Exercise details: When you reach the line containing "output reg [WIDTH-1 : 0] out", begin copying exactly, and keep going through the last line of the records below, copying nothing before it.
____
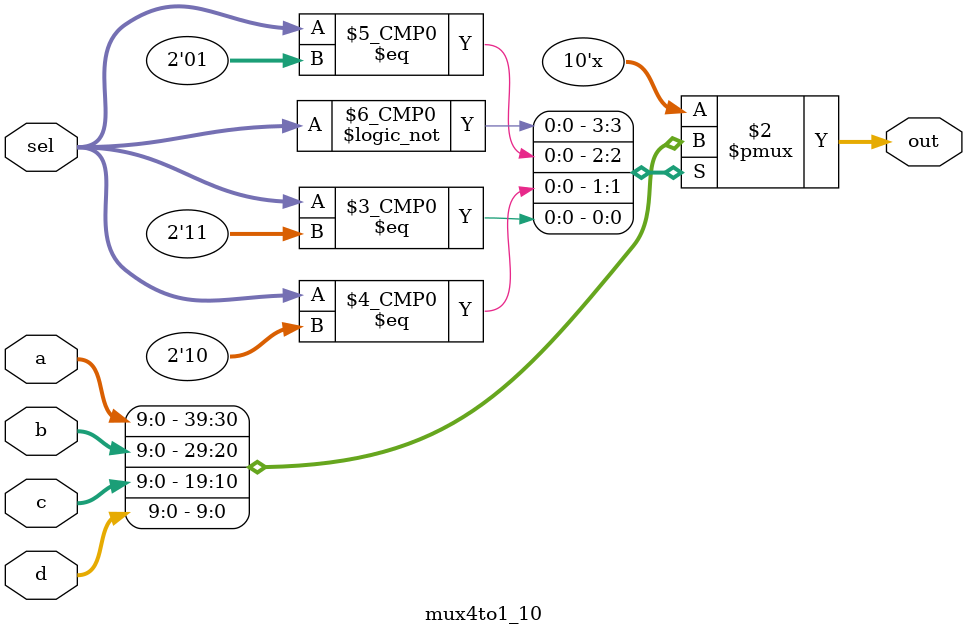
<source format=v>
module mux4to1_10 #(
    parameter WIDTH = 10
) (
    input wire [WIDTH-1 : 0] a,b,c,d,
    input wire [1:0] sel,
    output reg [WIDTH-1 : 0] out
);
    always @(sel or a or b or c or d)
    begin
        case(sel)
            2'd0 : out = a;
            2'd1 : out = b;
            2'd2 : out = c;
            2'd3 : out = d;
           default : out = {WIDTH{1'b0}};
        endcase
    end
endmodule
</source>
____
Solution:
    output reg [WIDTH-1 : 0] out
);
    always @(sel or a or b or c or d)
    begin
        case(sel)
            2'd0 : out = a;
            2'd1 : out = b;
            2'd2 : out = c;
            2'd3 : out = d;
           default : out = {WIDTH{1'b0}};
        endcase
    end
endmodule
</source>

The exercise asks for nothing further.